Airbnb - WordCloud and Some Other Exploratory Analysis

Introduction

In this project, we will show some visualizations of the Airbnb listings in Singapore. The data can be obtained from AirBnB insideairbnb.com; it was originally scraped from airbnb.com.

Exploratory Data Analysis

To begin with our project, we are going to load the listings.csv dataset and get and explore it.
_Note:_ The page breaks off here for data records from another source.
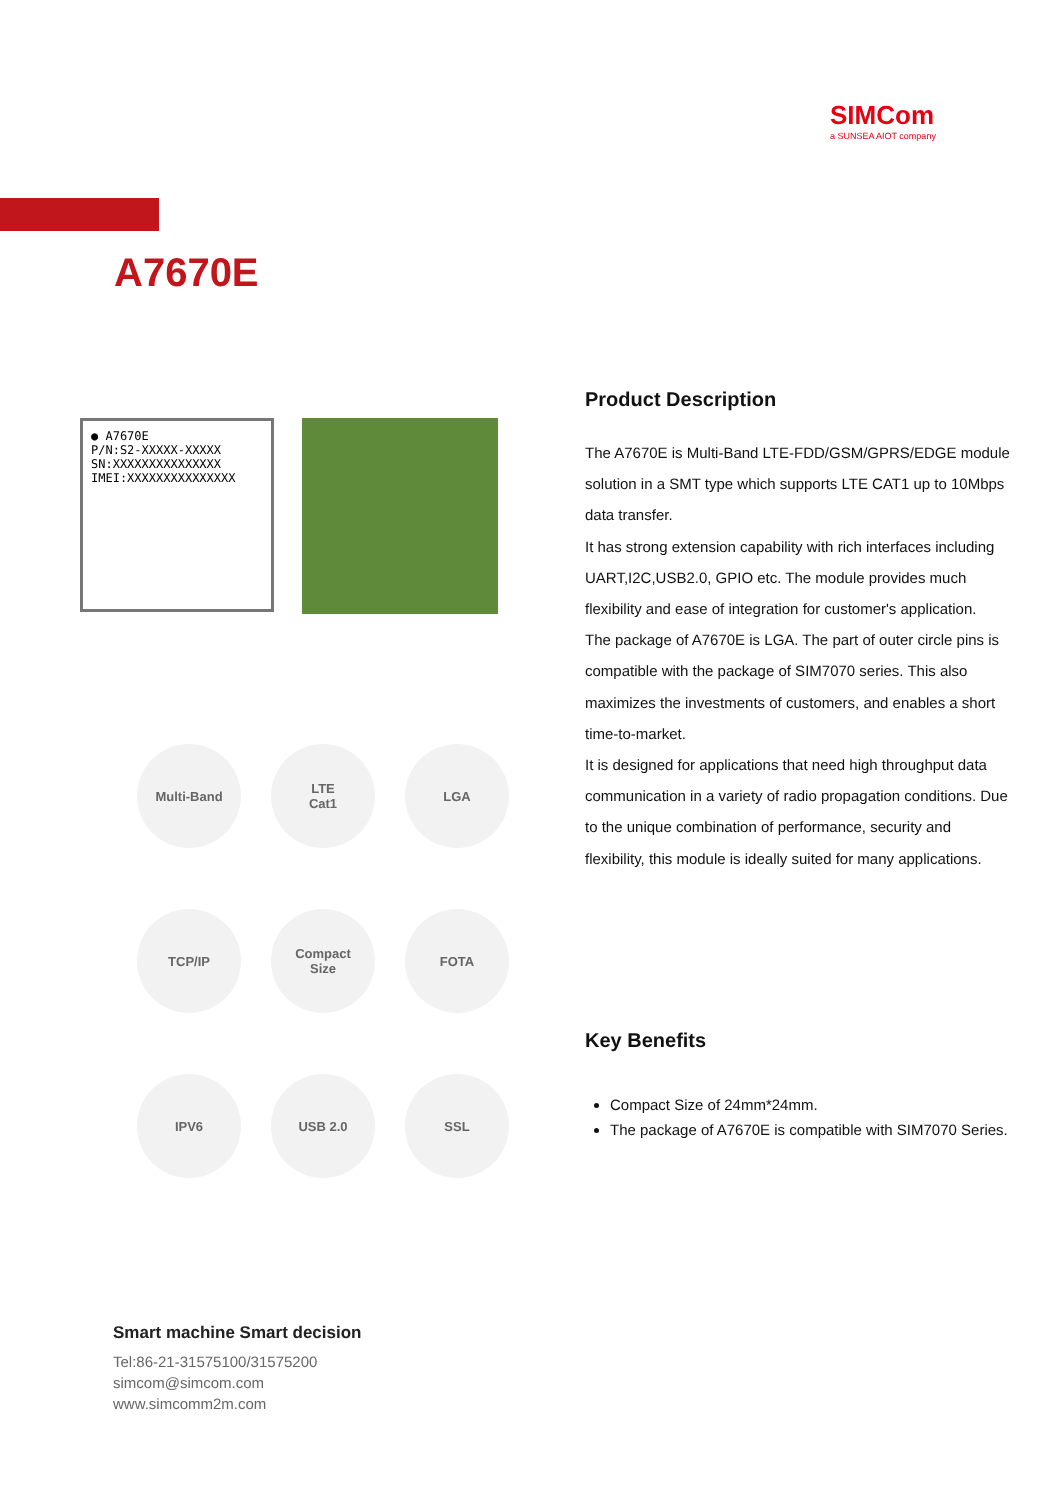SIMCom
a SUNSEA AIOT company
A7670E
● A7670E
P/N:S2-XXXXX-XXXXX
SN:XXXXXXXXXXXXXXX
IMEI:XXXXXXXXXXXXXXX
Multi-Band
LTE
Cat1
LGA
TCP/IP
Compact
Size
FOTA
IPV6
USB 2.0
SSL
Product Description
The A7670E is Multi-Band LTE-FDD/GSM/GPRS/EDGE module solution in a SMT type which supports LTE CAT1 up to 10Mbps data transfer.
It has strong extension capability with rich interfaces including UART,I2C,USB2.0, GPIO etc. The module provides much flexibility and ease of integration for customer's application.
The package of A7670E is LGA. The part of outer circle pins is compatible with the package of SIM7070 series. This also maximizes the investments of customers, and enables a short time-to-market.
It is designed for applications that need high throughput data communication in a variety of radio propagation conditions. Due to the unique combination of performance, security and flexibility, this module is ideally suited for many applications.
Key Benefits
Compact Size of 24mm*24mm.
The package of A7670E is compatible with SIM7070 Series.
Smart machine Smart decision
Tel:86-21-31575100/31575200
simcom@simcom.com
www.simcomm2m.com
The first step is some data cleaning.

Data Wrangling

We will use the clean_names() function from the janitor library to clean the name of the columns. This will turn upper cases into lower cases, delete parentheses, and replace spaces with underscores.

# Clean names
airbnb <- airbnb %>% 
  clean_names()

We can now take a look at our data

# Take a glimpse - airbnb
glimpse(airbnb)
## Rows: 7,323
## Columns: 106
## $ id                                           <dbl> 49091, 50646, 56334, 7...
## $ listing_url                                  <chr> "https://www.airbnb.co...
## $ scrape_id                                    <dbl> 2.020062e+13, 2.020062...
## $ last_scraped                                 <date> 2020-06-22, 2020-06-2...
## $ name                                         <chr> "COZICOMFORT LONG TERM...
## $ summary                                      <chr> NA, "Fully furnished b...
## $ space                                        <chr> "This is Room No. 2.(a...
## $ description                                  <chr> "This is Room No. 2.(a...
## $ experiences_offered                          <chr> "none", "none", "none"...
## $ neighborhood_overview                        <chr> NA, "The serenity & qu...
## $ notes                                        <chr> NA, "Accommodation has...
## $ transit                                      <chr> NA, "Less than 400m fr...
## $ access                                       <chr> NA, "Kitchen, washing ...
## $ interaction                                  <chr> NA, "We love to host p...
## $ house_rules                                  <chr> "No smoking indoors. P...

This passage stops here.